Fuzzy-searches across all your servers by name and IP address, then lets you pick one from the results to connect to. The results are ranked by match quality and presented as an interactive list.

You can also pass a command to run on the selected server:

sh
nt search "gateway" -- "systemctl status nginx"

Quick Connect

sh
nt recent

Shows all your servers in a list and lets you pick one to connect to. Handy when you don't remember the exact name or ID but want to browse through everything quickly.

Port Forwarding

sh
nt forward <server> --local 8080 --port 3000

Lets you access a remote port on your local machine, similar to ssh -L. In this example, the server's port 3000 becomes available at 127.0.0.1:8080 on your machine.

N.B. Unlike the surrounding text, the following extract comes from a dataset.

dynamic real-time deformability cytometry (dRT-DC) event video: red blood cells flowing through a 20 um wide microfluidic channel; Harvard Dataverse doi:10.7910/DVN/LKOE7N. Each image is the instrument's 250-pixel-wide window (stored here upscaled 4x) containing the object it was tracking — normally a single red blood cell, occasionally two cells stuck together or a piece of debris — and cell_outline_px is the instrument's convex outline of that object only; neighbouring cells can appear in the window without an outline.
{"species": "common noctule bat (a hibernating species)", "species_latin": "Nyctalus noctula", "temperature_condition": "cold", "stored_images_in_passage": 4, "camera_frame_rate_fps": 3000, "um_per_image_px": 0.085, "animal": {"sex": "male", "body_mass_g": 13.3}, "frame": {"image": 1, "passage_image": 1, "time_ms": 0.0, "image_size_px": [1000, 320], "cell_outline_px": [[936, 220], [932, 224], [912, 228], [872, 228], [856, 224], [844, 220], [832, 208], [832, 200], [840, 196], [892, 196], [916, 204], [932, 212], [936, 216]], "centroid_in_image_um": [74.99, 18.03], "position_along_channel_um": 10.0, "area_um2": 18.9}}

By default, the remote host is 127.0.0.1 (the server itself). You can forward to a different host on the server's network:

sh
nt forward my-server --local 5432 --remote 10.0.0.5 --port 5432

This is useful for accessing databases, internal services, or admin panels that aren't directly exposed. The tunnel stays open until you press Ctrl+C.

Configuration

sh
nt config show

The CLI stores its configuration in ~/.config/nexterm/config.json. You can view or change individual settings:

sh
nt config set server-url https://nexterm.example.com
nt config get server-url
KeyDescription
server-urlThe URL of your Nexterm server
accept-invalid-certsSet to true to allow self-signed SSL certificates

Logging Out

sh
nt logout

Clears the stored session token. You'll need to run nt login again to reconnect.